## EXTRACTED MATERIAL
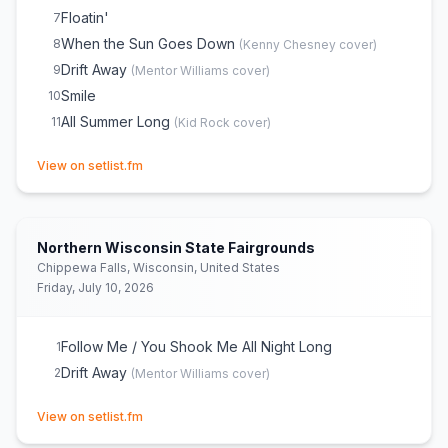
Floatin'
7
When the Sun Goes Down
8
(
Kenny Chesney
cover)
Drift Away
9
(
Mentor Williams
cover)
Smile
10
All Summer Long
11
(
Kid Rock
cover)
(opens in new tab)
View on setlist.fm
Northern Wisconsin State Fairgrounds
Chippewa Falls, Wisconsin, United States
Friday, July 10, 2026
Follow Me / You Shook Me All Night Long
1
Drift Away
2
(
Mentor Williams
cover)
(opens in new tab)
View on setlist.fm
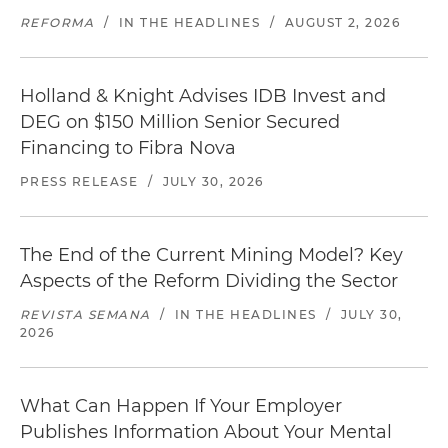
REFORMA
/
IN THE HEADLINES
/
AUGUST 2, 2026
Holland & Knight Advises IDB Invest and
DEG on $150 Million Senior Secured
Financing to Fibra Nova
PRESS RELEASE
/
JULY 30, 2026
The End of the Current Mining Model? Key
Aspects of the Reform Dividing the Sector
REVISTA SEMANA
/
IN THE HEADLINES
/
JULY 30,
2026
What Can Happen If Your Employer
Publishes Information About Your Mental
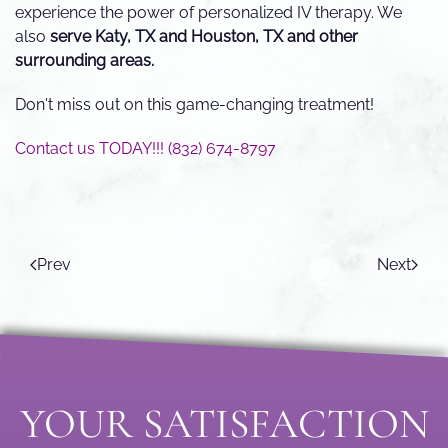
experience the power of personalized IV therapy. We
also
serve Katy, TX and Houston, TX and other
surrounding areas.
Don't miss out on this game-changing treatment!
Contact us TODAY!!! (832) 674-8797
Prev
Next
YOUR SATISFACTION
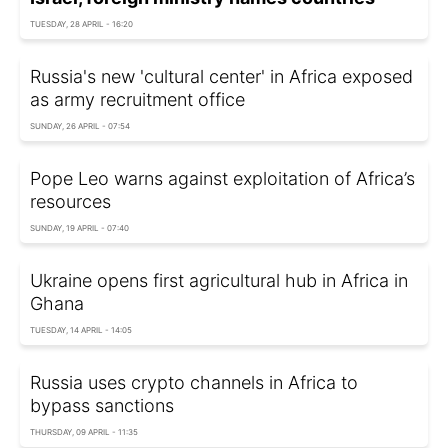
TUESDAY, 28 APRIL - 16:20
Russia's new 'cultural center' in Africa exposed
as army recruitment office
SUNDAY, 26 APRIL - 07:54
Pope Leo warns against exploitation of Africa’s
resources
SUNDAY, 19 APRIL - 07:40
Ukraine opens first agricultural hub in Africa in
Ghana
TUESDAY, 14 APRIL - 14:05
Russia uses crypto channels in Africa to
bypass sanctions
THURSDAY, 09 APRIL - 11:35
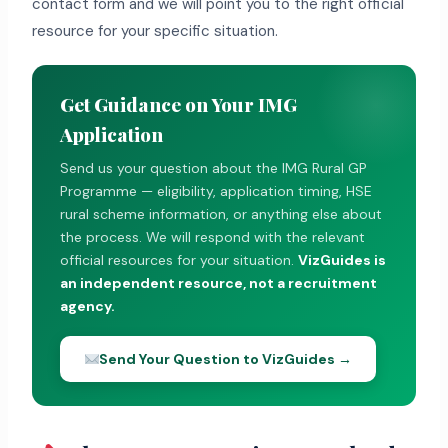
contact form and we will point you to the right official
resource for your specific situation.
Get Guidance on Your IMG
Application
Send us your question about the IMG Rural GP
Programme — eligibility, application timing, HSE
rural scheme information, or anything else about
the process. We will respond with the relevant
official resources for your situation.
VizGuides is
an independent resource, not a recruitment
agency.
Send Your Question to VizGuides →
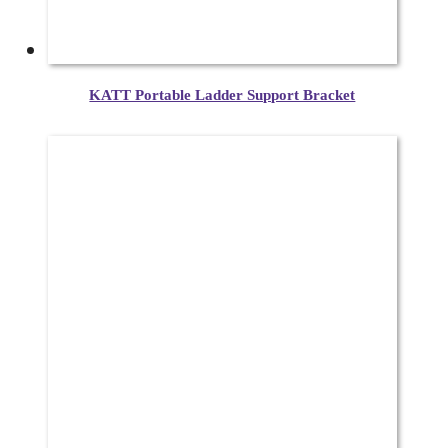
KATT Portable Ladder Support Bracket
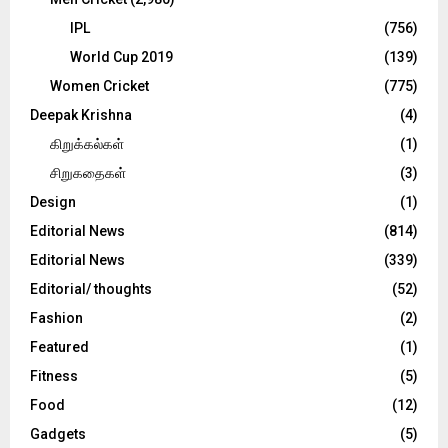
IPL
(756)
World Cup 2019
(139)
Women Cricket
(775)
Deepak Krishna
(4)
கிறுக்கல்கள்
(1)
சிறுகதைகள்
(3)
Design
(1)
Editorial News
(814)
Editorial News
(339)
Editorial/ thoughts
(52)
Fashion
(2)
Featured
(1)
Fitness
(5)
Food
(12)
Gadgets
(5)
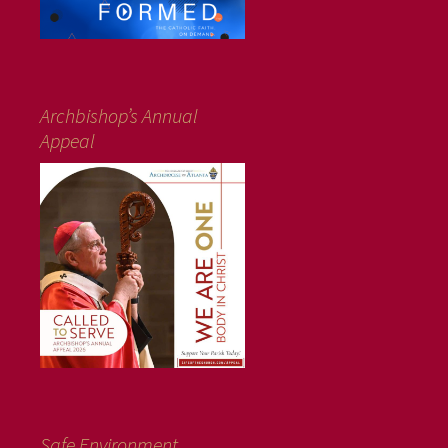
Archbishop’s Annual
Appeal
Safe Environment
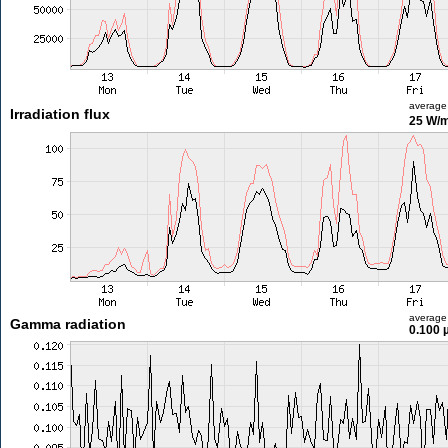
average
Irradiation flux
25 W/
average
Gamma radiation
0.100 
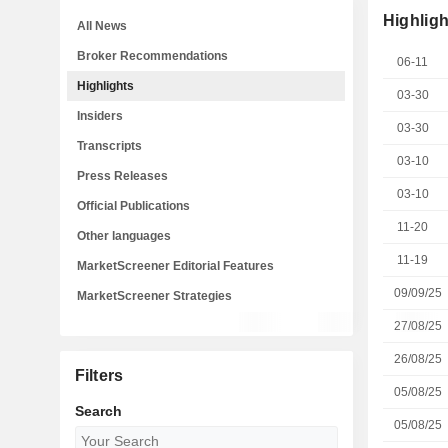
Highligh
All News
Broker Recommendations
06-11
Highlights
03-30
Insiders
03-30
Transcripts
03-10
Press Releases
03-10
Official Publications
11-20
Other languages
11-19
MarketScreener Editorial Features
09/09/25
MarketScreener Strategies
27/08/25
26/08/25
Filters
05/08/25
Search
05/08/25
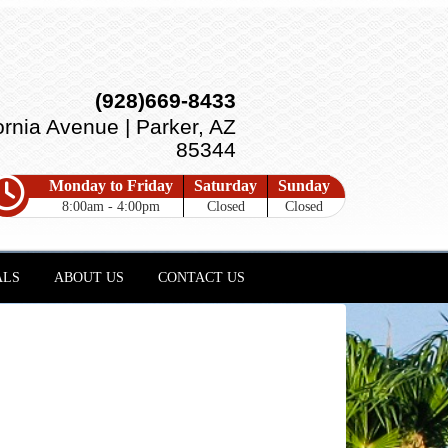
(928)669-8433
ornia Avenue | Parker, AZ
85344
Monday to Friday
Saturday
Sunday
8:00am - 4:00pm
Closed
Closed
ALS
ABOUT US
CONTACT US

## WHAT TO WORK ON
Nothing but the lines from the start of the records above through the line with "Chippewa Falls, Wisconsin, United States" should be retyped, each exactly as written; leave out all pictures.

## YOUR SOLUTION
Floatin'
7
When the Sun Goes Down
8
(
Kenny Chesney
cover)
Drift Away
9
(
Mentor Williams
cover)
Smile
10
All Summer Long
11
(
Kid Rock
cover)
(opens in new tab)
View on setlist.fm
Northern Wisconsin State Fairgrounds
Chippewa Falls, Wisconsin, United States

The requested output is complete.